Не ўсе ж тыя сады цвітуць,

Што вясною распускаюцца,

Не ўсе ж тыя вянчаюцца,

Што любяцца ды кахаюцца...

Из народной песни

В один прекрасный день пришли Лявону несколько писем и открытка. Схватил он их в руки: на открытке и на одном из писем адреса написаны совсем неграмотно и незнакомой рукой. На открытке нарисовано: пан целуется с пани, а другой пан подкрадывается к ним с большой дубиной... На обороте открытки, рядом с адресом, написано так:

«Не бегай ты за дзеревенскими, хватит с тебя и городских. А то как приедеш на пасху,– так отлупцуем тебя, ученого, что и своих не узнаеш. Мы целуемся теперь с ней сколько хотим, хорошо, что ты научил».

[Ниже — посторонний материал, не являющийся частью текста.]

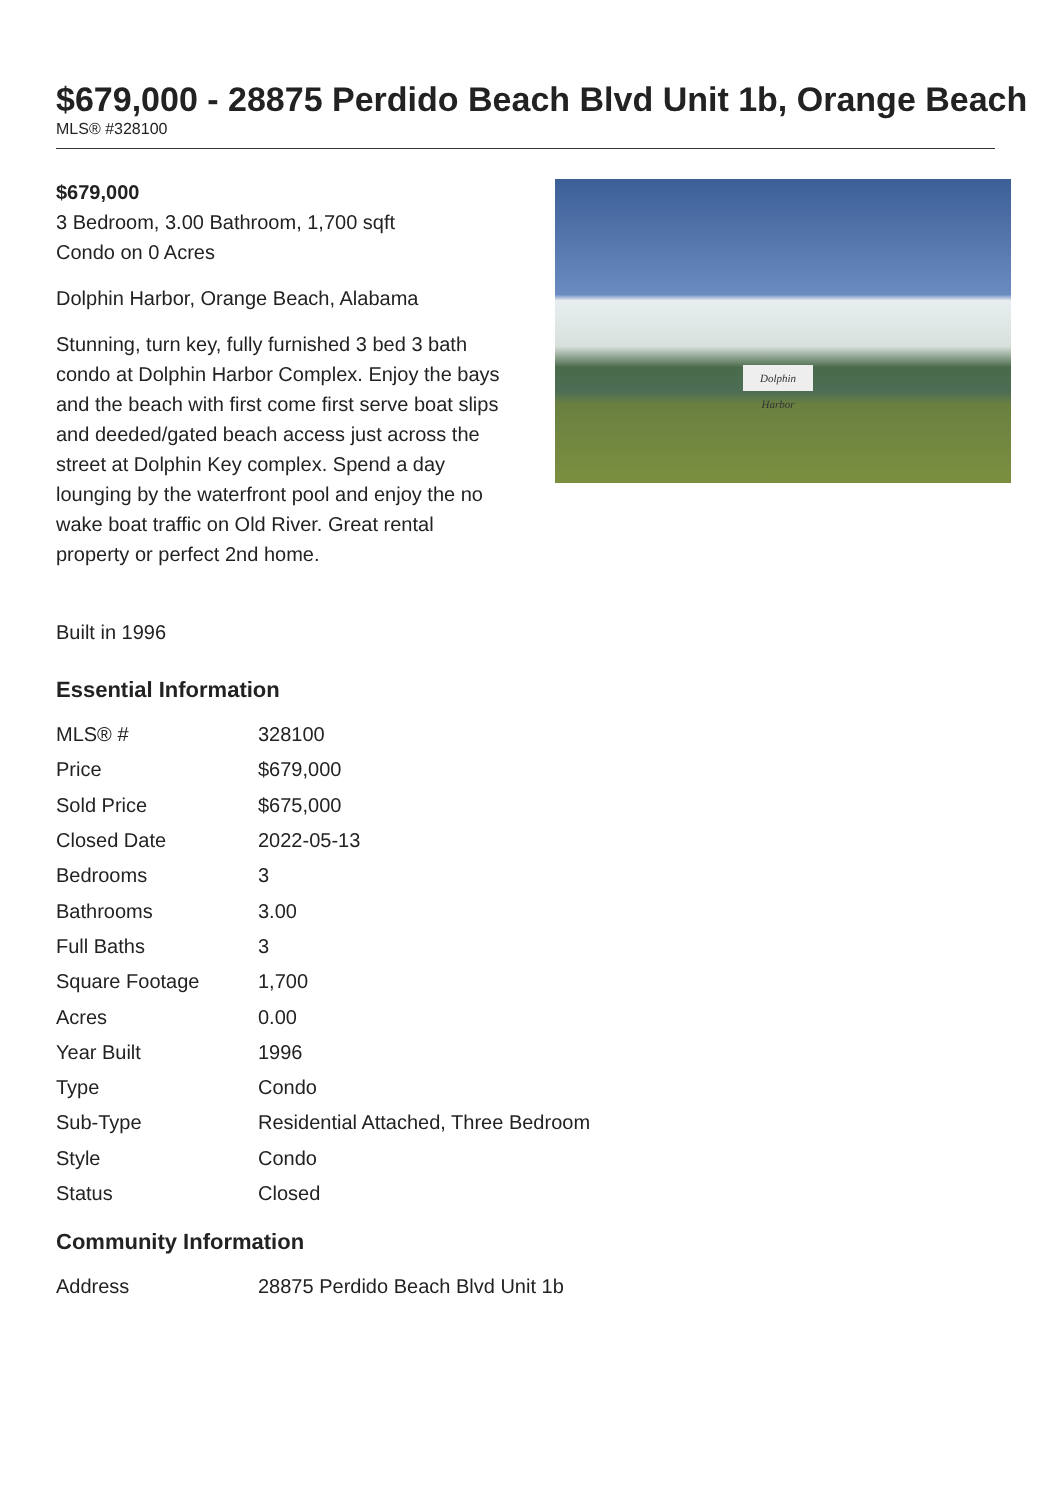$679,000 - 28875 Perdido Beach Blvd Unit 1b, Orange Beach
MLS® #328100
$679,000
3 Bedroom, 3.00 Bathroom, 1,700 sqft
Condo on 0 Acres
Dolphin Harbor, Orange Beach, Alabama
Stunning, turn key, fully furnished 3 bed 3 bath condo at Dolphin Harbor Complex. Enjoy the bays and the beach with first come first serve boat slips and deeded/gated beach access just across the street at Dolphin Key complex. Spend a day lounging by the waterfront pool and enjoy the no wake boat traffic on Old River. Great rental property or perfect 2nd home.
Built in 1996
Dolphin Harbor
Essential Information
| MLS® # | 328100 |
| Price | $679,000 |
| Sold Price | $675,000 |
| Closed Date | 2022-05-13 |
| Bedrooms | 3 |
| Bathrooms | 3.00 |
| Full Baths | 3 |
| Square Footage | 1,700 |
| Acres | 0.00 |
| Year Built | 1996 |
| Type | Condo |
| Sub-Type | Residential Attached, Three Bedroom |
| Style | Condo |
| Status | Closed |
Community Information
| Address | 28875 Perdido Beach Blvd Unit 1b |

Лявон побелел, ноги онемели, а руки медленно разорвали конверт с незнакомым почерком. Письмо было от Лёксы. Кто-то бывалый писал за нее, малограмотную, так:

«Рука моя писала, не ведая – кому, сердечко же сказало, что милому своему. Пишу письмо от скуки, лети, письмо, моему миленькому в руки. Письмо от вашей Саши драгоценному другу Лявонтию Григорьевичу Задумову. В первых строках маяво письма поклон от белого лица аж до сырой матушки-земли. И еще извещаю вас, что мы, ваша Саша, живы и здоровы и вам того жилаим от господа бога, здоровья и всякого успеху в делах рук ваших. Прядем больше в своей хате, так что насчет Банадысева батрака вы не сумлевайтесь. Потому как мы тоже понимающие. Но что с миня смеются, как мы неученая мужичка, и боле ничево. Может, вы только насмехаетесь, но я вас буду любить до гробовой доски. А с таво ничево не может быть, так что бог вам судья, а мы чем были, при том и остаемся. У вас найдутся богатые и красивейшие. Но приезжайте на святую пасху, будем гулять, как и гуляли. Цалуем вас несчетно раз. Не забывайте ж и про нас. Ваша любезная навеки Саша Лявонтьевна Далигойдова».